In other words, can’t we leverage strategic points of control in the application and network infrastructure to inspect and determine then whether it is a threat or not? And if it is – or appears to be suspicious - then we could heighten the security posture, rather than assuming everything is an attack? 

In other other words, can’t we apply infrastructure 2.0 concepts to security so that it, too, can evolve along the path to being more active in differentiating legitimate from malicious? What we need is real time security; on-demand security. We need a way to inform those strategic points of control that a particular user session is “malicious” and hey, why don’t you block that access now? We need a way for infrastructure to inform the firewall on-demand that yes, that’s a UDP flood intended to DoS a particular application and no, we don’t want to process any of that traffic so go ahead, deny access won’t you? We need the solutions that sit in these strategic points in the network architecture to be more alert, more aware, and more importantly, able to share that information such that the security best able to thwart an attack is used at the right time. The firewall is the best place to stop a UDP-based DDoS. The application delivery tier is the best place to stop a TCP or HTTP-based DDoS. Leveraging the right solution at the right time may make the difference between no downtime and hours of downtime.
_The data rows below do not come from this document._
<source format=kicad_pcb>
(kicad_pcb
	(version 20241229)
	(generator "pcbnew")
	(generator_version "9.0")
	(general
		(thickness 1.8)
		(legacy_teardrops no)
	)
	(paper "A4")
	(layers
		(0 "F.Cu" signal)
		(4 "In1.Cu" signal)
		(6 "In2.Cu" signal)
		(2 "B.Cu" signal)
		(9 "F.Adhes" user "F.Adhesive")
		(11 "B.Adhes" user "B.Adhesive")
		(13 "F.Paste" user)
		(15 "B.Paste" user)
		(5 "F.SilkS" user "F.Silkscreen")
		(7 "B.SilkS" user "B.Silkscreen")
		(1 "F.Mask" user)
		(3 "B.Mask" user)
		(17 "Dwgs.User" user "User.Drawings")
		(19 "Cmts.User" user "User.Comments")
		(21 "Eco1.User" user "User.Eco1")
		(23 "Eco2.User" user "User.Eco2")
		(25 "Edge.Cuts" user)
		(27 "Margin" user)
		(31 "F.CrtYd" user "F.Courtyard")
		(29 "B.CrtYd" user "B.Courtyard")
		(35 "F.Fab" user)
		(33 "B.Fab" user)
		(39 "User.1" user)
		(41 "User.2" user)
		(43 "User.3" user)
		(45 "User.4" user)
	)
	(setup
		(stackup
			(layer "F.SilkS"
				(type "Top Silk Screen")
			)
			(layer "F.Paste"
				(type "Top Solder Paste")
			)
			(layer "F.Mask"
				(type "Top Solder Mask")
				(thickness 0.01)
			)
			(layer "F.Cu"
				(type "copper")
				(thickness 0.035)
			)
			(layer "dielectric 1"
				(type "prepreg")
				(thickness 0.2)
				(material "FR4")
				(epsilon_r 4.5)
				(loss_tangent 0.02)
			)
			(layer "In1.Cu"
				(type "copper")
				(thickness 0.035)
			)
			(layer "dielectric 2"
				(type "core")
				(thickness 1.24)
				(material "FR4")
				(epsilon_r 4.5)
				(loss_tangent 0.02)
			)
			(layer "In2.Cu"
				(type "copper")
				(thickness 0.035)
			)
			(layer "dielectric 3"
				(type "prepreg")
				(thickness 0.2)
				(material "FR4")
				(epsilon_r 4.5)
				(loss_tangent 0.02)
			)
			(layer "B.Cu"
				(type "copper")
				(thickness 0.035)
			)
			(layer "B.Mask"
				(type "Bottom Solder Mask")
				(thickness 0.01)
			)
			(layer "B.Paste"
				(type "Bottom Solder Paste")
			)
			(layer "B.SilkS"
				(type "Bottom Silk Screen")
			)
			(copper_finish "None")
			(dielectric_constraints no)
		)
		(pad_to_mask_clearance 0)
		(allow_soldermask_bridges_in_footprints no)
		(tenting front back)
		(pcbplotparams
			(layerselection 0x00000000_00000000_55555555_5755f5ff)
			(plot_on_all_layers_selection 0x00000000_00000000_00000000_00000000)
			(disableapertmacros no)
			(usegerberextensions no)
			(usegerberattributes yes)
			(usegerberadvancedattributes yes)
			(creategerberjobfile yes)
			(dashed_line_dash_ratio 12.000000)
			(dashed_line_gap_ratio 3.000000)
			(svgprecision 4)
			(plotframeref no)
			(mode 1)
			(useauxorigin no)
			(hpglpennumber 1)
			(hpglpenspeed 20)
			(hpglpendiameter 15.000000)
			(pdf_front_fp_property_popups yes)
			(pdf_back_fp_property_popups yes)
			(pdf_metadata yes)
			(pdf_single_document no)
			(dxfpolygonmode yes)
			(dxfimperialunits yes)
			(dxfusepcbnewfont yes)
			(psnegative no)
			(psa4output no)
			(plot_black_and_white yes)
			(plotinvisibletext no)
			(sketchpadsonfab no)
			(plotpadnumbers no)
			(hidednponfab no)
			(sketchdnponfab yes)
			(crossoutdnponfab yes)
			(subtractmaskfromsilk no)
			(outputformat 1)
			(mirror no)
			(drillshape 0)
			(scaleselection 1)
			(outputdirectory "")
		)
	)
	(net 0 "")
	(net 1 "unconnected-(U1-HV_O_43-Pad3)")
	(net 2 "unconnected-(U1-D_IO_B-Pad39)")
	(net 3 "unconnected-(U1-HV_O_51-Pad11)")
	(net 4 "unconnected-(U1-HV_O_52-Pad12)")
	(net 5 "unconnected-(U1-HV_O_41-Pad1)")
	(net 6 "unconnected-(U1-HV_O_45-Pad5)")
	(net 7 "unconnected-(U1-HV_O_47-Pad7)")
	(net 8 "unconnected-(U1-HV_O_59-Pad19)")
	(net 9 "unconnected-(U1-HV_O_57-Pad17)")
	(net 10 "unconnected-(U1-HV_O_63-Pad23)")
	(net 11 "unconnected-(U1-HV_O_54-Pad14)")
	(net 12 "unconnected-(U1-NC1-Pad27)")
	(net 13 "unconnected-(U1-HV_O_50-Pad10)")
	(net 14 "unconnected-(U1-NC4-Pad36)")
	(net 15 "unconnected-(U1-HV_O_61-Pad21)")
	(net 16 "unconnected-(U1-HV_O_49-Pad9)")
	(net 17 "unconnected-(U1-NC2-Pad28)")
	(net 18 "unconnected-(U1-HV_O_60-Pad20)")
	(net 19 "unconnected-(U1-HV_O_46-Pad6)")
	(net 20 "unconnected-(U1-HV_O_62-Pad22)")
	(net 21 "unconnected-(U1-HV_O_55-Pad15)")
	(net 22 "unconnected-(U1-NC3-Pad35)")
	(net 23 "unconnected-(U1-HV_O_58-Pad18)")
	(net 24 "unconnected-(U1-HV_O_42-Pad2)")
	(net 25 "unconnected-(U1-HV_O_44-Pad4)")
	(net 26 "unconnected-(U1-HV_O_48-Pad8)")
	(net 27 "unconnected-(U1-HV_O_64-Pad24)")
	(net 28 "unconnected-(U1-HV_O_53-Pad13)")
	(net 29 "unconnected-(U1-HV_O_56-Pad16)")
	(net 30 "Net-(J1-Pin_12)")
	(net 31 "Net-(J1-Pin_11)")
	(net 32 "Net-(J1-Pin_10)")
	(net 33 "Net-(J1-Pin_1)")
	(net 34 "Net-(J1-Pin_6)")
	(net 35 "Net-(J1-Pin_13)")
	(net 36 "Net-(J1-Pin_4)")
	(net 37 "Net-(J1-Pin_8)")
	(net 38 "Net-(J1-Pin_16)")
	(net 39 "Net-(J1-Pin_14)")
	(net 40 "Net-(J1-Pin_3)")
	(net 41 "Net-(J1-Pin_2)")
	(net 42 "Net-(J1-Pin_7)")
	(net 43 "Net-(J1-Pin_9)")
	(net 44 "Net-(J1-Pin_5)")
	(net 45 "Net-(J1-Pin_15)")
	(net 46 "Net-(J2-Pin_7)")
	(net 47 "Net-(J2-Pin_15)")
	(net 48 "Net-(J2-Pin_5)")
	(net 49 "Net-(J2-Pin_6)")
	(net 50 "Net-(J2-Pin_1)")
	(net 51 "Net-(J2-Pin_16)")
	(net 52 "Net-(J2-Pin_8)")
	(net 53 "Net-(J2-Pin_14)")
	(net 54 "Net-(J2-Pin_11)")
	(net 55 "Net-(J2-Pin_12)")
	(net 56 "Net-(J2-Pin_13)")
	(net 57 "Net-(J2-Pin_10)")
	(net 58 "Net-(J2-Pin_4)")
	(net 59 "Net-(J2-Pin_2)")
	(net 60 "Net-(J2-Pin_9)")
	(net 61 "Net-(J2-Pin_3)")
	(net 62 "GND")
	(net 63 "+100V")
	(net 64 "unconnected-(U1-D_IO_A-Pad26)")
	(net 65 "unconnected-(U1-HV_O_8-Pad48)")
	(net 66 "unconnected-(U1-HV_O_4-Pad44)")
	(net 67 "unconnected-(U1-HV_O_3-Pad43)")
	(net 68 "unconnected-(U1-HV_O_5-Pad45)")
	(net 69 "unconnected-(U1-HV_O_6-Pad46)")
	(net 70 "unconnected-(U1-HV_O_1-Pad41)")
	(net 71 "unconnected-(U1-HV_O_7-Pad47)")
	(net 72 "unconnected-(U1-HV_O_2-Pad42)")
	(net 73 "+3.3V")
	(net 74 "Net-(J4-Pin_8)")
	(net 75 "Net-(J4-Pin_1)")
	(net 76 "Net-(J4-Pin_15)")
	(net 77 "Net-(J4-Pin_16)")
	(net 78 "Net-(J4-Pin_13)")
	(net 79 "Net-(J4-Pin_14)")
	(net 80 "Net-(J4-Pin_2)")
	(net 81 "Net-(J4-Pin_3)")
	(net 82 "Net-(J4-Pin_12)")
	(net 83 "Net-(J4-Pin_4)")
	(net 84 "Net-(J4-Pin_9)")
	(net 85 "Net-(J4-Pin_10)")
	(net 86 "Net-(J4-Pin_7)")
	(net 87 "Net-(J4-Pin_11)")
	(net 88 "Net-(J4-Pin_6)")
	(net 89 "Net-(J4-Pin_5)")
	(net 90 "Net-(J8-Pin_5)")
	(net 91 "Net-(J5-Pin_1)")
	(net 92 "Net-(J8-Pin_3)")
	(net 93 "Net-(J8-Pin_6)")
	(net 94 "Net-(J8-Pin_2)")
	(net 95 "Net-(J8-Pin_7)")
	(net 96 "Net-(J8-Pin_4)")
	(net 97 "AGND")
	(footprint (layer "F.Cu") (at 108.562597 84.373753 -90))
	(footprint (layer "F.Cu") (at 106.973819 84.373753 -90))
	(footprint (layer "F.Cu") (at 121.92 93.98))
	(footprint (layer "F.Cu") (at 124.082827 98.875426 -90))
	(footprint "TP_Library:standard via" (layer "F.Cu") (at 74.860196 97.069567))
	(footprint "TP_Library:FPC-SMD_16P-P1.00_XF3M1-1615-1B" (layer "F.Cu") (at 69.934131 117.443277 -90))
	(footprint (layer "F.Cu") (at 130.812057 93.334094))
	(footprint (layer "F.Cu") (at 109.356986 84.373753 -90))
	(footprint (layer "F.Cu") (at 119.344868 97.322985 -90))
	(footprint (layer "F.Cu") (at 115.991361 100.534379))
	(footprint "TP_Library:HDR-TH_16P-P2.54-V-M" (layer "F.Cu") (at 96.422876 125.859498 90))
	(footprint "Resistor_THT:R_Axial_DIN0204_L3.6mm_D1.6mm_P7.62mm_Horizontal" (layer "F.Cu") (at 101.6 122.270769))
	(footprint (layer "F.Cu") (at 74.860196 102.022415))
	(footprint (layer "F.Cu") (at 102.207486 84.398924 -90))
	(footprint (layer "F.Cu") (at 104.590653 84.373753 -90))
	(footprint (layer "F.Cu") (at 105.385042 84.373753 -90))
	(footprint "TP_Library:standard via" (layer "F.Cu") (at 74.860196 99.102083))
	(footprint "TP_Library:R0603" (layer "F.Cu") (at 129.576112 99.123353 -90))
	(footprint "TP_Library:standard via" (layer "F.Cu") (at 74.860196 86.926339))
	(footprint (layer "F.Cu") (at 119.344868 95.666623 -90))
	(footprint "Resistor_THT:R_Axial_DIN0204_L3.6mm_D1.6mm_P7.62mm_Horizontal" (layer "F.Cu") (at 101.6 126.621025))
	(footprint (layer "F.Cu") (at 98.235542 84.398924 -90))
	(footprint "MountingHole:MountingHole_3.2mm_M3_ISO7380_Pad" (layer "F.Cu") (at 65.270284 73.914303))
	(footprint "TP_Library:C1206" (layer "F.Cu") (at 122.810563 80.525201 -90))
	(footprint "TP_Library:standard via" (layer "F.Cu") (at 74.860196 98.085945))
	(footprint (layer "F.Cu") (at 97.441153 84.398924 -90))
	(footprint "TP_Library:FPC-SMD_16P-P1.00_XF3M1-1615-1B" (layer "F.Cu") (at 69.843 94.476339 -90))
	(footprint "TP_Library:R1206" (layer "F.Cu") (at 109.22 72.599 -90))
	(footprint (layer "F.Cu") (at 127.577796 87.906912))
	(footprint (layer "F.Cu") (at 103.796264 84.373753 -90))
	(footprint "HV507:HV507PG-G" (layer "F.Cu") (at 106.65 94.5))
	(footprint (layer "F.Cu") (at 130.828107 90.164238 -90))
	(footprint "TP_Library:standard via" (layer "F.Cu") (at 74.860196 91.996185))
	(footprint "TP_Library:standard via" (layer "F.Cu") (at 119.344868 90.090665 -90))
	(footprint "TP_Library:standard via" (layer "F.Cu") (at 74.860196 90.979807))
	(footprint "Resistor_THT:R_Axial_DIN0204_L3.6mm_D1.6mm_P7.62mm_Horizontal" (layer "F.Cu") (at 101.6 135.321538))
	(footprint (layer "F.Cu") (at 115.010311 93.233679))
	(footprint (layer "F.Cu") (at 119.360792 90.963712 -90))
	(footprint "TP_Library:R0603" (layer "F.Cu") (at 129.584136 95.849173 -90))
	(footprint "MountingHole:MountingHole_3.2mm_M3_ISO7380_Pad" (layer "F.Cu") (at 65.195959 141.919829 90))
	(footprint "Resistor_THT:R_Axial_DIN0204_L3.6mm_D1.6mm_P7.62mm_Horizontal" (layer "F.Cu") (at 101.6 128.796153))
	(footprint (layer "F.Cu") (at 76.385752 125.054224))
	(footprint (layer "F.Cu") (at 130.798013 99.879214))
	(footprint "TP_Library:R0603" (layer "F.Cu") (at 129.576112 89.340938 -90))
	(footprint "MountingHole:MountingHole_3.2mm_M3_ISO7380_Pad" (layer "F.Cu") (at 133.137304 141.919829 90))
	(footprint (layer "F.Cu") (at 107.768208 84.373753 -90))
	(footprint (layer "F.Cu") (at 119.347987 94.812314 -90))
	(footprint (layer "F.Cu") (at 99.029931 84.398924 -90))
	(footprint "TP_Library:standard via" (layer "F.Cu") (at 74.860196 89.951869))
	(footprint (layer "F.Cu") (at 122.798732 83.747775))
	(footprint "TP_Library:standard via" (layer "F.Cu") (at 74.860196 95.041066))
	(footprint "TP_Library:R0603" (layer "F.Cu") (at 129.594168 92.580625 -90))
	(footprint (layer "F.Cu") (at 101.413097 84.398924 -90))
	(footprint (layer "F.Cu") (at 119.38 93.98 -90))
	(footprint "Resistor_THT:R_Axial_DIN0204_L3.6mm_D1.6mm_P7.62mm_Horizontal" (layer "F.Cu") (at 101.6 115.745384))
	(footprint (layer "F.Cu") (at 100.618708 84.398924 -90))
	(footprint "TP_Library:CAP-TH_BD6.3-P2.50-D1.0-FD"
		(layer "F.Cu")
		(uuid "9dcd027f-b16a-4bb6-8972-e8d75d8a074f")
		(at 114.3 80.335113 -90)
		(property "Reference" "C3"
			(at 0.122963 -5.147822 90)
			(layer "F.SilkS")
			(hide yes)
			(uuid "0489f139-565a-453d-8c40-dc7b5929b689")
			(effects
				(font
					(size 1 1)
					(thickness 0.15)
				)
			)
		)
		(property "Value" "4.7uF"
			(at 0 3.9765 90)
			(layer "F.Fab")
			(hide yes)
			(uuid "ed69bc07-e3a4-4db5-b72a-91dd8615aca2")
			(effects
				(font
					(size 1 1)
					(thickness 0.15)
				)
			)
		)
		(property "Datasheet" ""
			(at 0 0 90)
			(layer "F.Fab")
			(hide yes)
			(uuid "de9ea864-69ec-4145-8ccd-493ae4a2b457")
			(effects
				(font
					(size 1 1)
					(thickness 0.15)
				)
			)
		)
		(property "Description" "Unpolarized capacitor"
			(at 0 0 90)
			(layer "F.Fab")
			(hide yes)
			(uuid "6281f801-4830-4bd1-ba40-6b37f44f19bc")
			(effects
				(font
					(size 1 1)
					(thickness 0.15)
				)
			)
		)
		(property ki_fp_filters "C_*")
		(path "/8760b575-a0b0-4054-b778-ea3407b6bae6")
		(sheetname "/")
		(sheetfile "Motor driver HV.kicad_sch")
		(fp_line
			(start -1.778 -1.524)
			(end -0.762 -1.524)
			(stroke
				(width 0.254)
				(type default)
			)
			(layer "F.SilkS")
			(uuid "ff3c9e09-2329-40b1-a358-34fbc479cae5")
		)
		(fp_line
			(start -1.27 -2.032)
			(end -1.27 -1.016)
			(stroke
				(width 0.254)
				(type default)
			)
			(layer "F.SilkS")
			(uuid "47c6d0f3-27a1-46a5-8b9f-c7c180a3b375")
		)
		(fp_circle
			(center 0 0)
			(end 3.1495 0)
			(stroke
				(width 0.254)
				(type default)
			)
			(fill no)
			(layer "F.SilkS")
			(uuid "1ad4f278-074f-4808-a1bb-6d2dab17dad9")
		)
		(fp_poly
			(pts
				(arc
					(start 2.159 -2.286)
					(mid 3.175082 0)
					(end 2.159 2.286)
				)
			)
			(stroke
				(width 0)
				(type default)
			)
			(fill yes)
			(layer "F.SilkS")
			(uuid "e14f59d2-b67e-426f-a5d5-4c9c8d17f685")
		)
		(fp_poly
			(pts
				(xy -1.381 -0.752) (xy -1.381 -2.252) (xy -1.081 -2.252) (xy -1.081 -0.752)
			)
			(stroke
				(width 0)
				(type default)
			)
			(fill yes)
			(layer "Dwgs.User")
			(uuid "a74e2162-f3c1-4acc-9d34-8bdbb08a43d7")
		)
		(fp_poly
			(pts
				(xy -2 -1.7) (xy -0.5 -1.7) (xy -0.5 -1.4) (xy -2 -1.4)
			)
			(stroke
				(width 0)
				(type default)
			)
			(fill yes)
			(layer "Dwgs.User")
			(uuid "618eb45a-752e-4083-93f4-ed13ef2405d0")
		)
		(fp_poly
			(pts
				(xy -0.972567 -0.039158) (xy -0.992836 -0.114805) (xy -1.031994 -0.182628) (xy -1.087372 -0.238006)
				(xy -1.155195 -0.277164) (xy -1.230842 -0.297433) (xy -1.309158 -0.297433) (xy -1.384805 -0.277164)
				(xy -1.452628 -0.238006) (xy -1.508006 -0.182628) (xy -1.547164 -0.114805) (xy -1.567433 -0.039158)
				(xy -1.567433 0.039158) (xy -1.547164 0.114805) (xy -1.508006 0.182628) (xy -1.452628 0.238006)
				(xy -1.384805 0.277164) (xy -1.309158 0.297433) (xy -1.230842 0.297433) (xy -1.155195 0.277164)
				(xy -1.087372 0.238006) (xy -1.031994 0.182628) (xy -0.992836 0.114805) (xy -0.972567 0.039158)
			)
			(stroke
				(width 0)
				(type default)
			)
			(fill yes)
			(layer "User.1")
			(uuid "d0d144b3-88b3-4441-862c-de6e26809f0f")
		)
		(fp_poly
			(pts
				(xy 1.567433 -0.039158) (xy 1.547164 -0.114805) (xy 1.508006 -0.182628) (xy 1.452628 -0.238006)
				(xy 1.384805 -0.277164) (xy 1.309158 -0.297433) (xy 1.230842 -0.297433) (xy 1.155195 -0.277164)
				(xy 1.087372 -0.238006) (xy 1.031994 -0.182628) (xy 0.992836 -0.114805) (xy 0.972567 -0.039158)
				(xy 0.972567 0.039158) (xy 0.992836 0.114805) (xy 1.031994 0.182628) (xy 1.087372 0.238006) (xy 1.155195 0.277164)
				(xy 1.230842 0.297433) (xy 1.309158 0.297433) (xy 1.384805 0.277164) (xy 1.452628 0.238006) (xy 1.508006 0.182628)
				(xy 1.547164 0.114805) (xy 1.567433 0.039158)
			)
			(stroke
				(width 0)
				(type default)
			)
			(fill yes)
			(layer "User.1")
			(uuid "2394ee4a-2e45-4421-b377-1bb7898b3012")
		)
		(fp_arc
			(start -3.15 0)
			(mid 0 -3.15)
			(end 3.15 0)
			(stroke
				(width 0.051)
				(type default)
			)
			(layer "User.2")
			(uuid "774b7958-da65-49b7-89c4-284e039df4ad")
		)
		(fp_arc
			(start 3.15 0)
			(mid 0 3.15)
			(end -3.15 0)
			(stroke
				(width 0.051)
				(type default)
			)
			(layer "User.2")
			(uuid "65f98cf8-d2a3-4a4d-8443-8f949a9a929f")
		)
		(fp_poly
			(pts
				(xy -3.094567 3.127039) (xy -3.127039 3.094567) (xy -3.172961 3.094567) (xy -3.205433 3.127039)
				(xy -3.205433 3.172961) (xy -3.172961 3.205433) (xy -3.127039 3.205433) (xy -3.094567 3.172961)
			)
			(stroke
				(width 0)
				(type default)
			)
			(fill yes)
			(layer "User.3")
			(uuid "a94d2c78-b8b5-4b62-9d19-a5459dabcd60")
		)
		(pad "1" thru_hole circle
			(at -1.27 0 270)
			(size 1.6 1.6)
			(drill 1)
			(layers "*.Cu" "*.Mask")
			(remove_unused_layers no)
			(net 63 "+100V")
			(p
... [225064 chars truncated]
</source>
But we can’t leverage the best solution at the right time if we (a) don’t know there’s an attack ongoing and (b) can’t actually communicate in real-time with the solution. We talk a lot about “efficiency” when we talk about cloud computing and virtualization, but we don’t often talk about efficiency in the overall architecture. The entire architecture should be, optimally, designed to distribute all application delivery tasks to the appropriate components. Why should an application ever process requests that carry a malicious payload? Why should the application delivery tier ever see a UDP flood? Why do we let “bad” traffic past points at which a component could have stopped it? Doing so consumes bandwidth, compute resources, and storage resources that are completely unnecessary. When we architect a solution that’s more efficient we improve the overall performance of the architecture because there is less “bad” traffic crossing the entire network and fewer components processing what is already known to be “malicious.” That, in turn, improves application performance and capacity, which reduces costs to deliver and makes end-users more productive.
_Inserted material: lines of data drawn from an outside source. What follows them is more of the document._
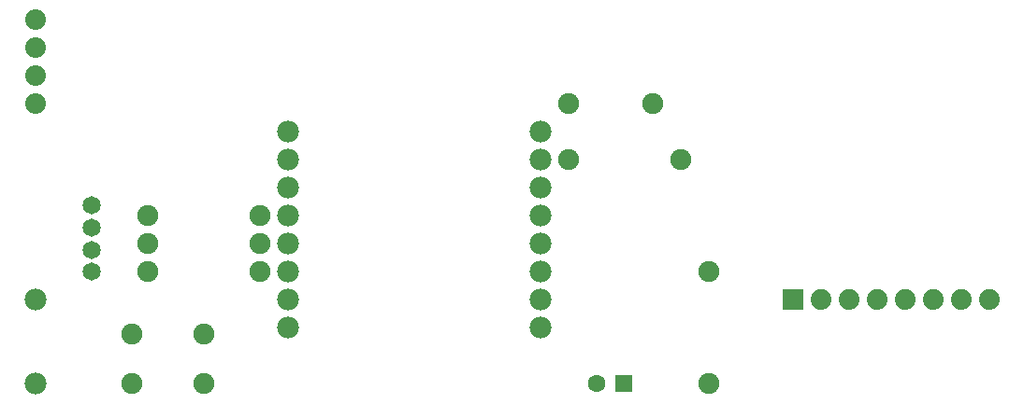
<source format=gtl>
G04 MADE WITH FRITZING*
G04 WWW.FRITZING.ORG*
G04 DOUBLE SIDED*
G04 HOLES PLATED*
G04 CONTOUR ON CENTER OF CONTOUR VECTOR*
%ASAXBY*%
%FSLAX23Y23*%
%MOIN*%
%OFA0B0*%
%SFA1.0B1.0*%
%ADD10C,0.077778*%
%ADD11C,0.073889*%
%ADD12C,0.065000*%
%ADD13C,0.075000*%
%ADD14C,0.078000*%
%ADD15C,0.074000*%
%ADD16C,0.062992*%
%ADD17R,0.074000X0.074000*%
%ADD18R,0.062992X0.062992*%
%LNCOPPER1*%
G90*
G70*
G54D10*
X1413Y1080D03*
X1413Y980D03*
X1413Y880D03*
X1413Y780D03*
X1413Y680D03*
X1413Y580D03*
X1413Y480D03*
X1413Y380D03*
X2313Y380D03*
X2313Y480D03*
X2313Y580D03*
X2313Y680D03*
X2313Y780D03*
X2313Y880D03*
X2313Y980D03*
X2313Y1080D03*
G54D11*
X513Y1180D03*
X513Y1280D03*
X513Y1380D03*
X513Y1480D03*
G54D12*
X713Y580D03*
X713Y658D03*
X713Y737D03*
X713Y816D03*
G54D13*
X2413Y1180D03*
X2713Y1180D03*
X1113Y180D03*
X858Y180D03*
X1113Y357D03*
X858Y357D03*
G54D14*
X513Y480D03*
G54D13*
X913Y580D03*
X1313Y580D03*
X913Y680D03*
X1313Y680D03*
X913Y780D03*
X1313Y780D03*
X2413Y980D03*
X2813Y980D03*
G54D14*
X513Y180D03*
G54D15*
X3213Y480D03*
X3313Y480D03*
X3413Y480D03*
X3513Y480D03*
X3613Y480D03*
X3713Y480D03*
X3813Y480D03*
X3913Y480D03*
G54D16*
X2612Y180D03*
X2513Y180D03*
G54D13*
X2913Y580D03*
X2913Y180D03*
G54D17*
X3213Y480D03*
G54D18*
X2612Y180D03*
G04 End of Copper1*
M02*
</source>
We certainly don’t want to relax our security posture overmuch, but we don’t want to keep it always elevated, either. Desensitizing both people and infrastructure to potential threats is dangerous because when a real threat comes along it gets lost in the mountainous packet storm of “maybe this is a threat” messages. Signal to noise ratios need to be reduced for both people and infrastructure, and one way to do this is to architect highly reactive security architectures that collaborate via Infrastructure 2.0 to automatically “scale” the threat level according to what’s really going on in the network and the application network.